Demolición

JUAN MANUEL DE PRADA


23/02/2013





Después de esta farisaica y soterrada labor de demolición interna llevada a cabo por los desertores llega la hora de los revolucionarios

ES famosa aquella frase de Will Durant que afirmaba que las grandes civilizaciones no se conquistan desde fuera si antes no se han destruido a sí mismas desde dentro. Y lo mismo puede afirmarse de los pueblos y de sus instituciones políticas. A este proceso de disolución interna se refería Rafael Gambra en un pasaje de su obra El silencio de Dios, en donde distinguía dos factores concurrentes: por un lado, la deserción, la pereza y el conformismo de los «sabios de la Ciudad», que se duermen en los laureles y dejan de ejercer la autoridad con sentido, de tal modo que «el orden, las creencias, la moralidad, la justicia y las leyes quedan indefensas» o, en el mejor de los casos, se sostienen de forma farisaica; por otro, la acción de los revolucionarios, «que son los no tienen nada que perder, los que no aman las leyes ni las creencias, los que no respetan los cimientos del orden ni los principios del bien y de la verdad» y que, «si no encuentran contradictores, hombres de fe, de verdadero saber, lo tienen todo ganado, porque sus argumentos halagan las pasiones de los demás».
La crisis de las instituciones que hoy padecemos se explica mediante estos dos factores concurrentes: primero hubo una etapa en que tales instituciones perdieron su sustancia, porque quienes tenían que haberlas defendido se contentaron con mantenerlas de forma farisaica, sin creer verdaderamente en ellas, en un ejercicio de «fachadismo» fundado en la mera conveniencia y sostenido por términos tan sonoros como el de «consenso»; de este modo, las instituciones se fueron pudriendo por dentro, se fueron vaciando de contenido, aunque conservaran una cáscara exterior de apariencia lustrosa. Así ha ocurrido, por ejemplo, con la «unidad de España», invocación pomposa que los «sabios de la Ciudad» nunca han dejado de proclamar, mientras por deserción, pereza o conformismo -en realidad, por mezquinos intereses y cambalaches políticos- han dejado que fuese sistemáticamente minada. Así ha ocurrido también con la monarquía, que se ha ido quedando indefensa mientras arreciaban las proclamaciones cortesanas de «juancarlismo». Resulta sumamente interesante comprobar cómo los desertores, los perezosos y los conformistas han propiciado el vaciamiento de contenido de las instituciones, bajo la coartada siempre halagadora de «adaptación a los nuevos tiempos», como si en las instituciones fuera posible separar «fondo» y «forma», cuando lo cierto es que la forma las conforma, las nutre de sustancia y sentido; y que, despojadas de su forma originaria, sólo les resta quedarse vacías.

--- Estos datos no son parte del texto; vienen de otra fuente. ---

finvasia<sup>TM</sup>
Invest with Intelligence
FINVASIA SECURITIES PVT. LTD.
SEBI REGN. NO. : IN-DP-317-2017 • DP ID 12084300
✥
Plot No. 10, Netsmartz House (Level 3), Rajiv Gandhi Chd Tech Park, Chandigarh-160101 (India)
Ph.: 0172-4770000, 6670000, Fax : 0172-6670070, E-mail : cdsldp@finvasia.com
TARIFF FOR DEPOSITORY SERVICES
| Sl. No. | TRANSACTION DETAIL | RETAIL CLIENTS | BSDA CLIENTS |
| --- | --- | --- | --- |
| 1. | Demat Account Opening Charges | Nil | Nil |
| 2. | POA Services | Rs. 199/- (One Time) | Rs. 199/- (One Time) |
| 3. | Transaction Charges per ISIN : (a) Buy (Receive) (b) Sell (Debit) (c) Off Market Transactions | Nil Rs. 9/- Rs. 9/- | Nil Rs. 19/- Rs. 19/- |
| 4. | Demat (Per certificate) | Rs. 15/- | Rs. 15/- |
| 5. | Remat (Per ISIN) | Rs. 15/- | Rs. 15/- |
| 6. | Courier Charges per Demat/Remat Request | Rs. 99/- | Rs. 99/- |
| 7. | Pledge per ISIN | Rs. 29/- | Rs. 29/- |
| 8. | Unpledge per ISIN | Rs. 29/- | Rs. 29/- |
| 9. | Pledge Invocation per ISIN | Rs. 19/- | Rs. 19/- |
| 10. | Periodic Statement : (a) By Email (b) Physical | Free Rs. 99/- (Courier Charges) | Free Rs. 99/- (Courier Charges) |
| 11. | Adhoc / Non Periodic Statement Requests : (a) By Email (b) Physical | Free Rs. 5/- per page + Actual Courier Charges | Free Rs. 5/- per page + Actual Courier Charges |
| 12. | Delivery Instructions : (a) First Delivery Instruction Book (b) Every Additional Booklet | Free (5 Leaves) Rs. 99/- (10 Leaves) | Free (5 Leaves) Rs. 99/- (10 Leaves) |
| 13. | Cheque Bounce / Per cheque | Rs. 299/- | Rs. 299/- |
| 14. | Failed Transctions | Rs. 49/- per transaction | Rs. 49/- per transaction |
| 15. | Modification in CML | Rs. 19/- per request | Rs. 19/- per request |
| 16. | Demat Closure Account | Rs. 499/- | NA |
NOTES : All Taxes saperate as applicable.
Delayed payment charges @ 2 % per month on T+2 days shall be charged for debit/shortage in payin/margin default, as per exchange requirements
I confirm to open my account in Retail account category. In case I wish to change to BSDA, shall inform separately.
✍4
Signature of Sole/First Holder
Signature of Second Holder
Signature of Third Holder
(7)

Después de esta farisaica y soterrada labor de demolición interna llevada a cabo por los desertores, los perezosos y los conformistas llega la hora de los revolucionarios. Las instituciones reducidas a pura fachada, vaciadas o prostituidas en su sustancia, se convierten en monigotes inermes ante su demagogia; y su demolición halaga las más bajas pasiones, pues, decaído su prestigio, tal demolición puede llegar a resultar más lógica que su mantenimiento. En este momento crucial nos hallamos, después de que se haya cumplido aquel aserto feroz de Chesterton: «Todo el mundo moderno se divide en progresistas y conservadores: la labor de los progresistas es ir cometiendo errores; la de los conservadores, evitar que los errores sean arreglados». Sólo resta por saber si en España todavía habrá contradictores que sigan creyendo en los principios del bien y de la verdad, capaces de detener este proceso de disolución interna; y si, habiéndolos, podrán hacer escuchar su voz en el pandemónium creado por quienes han cometido los errores y quienes han evitado que tales errores sean arreglados.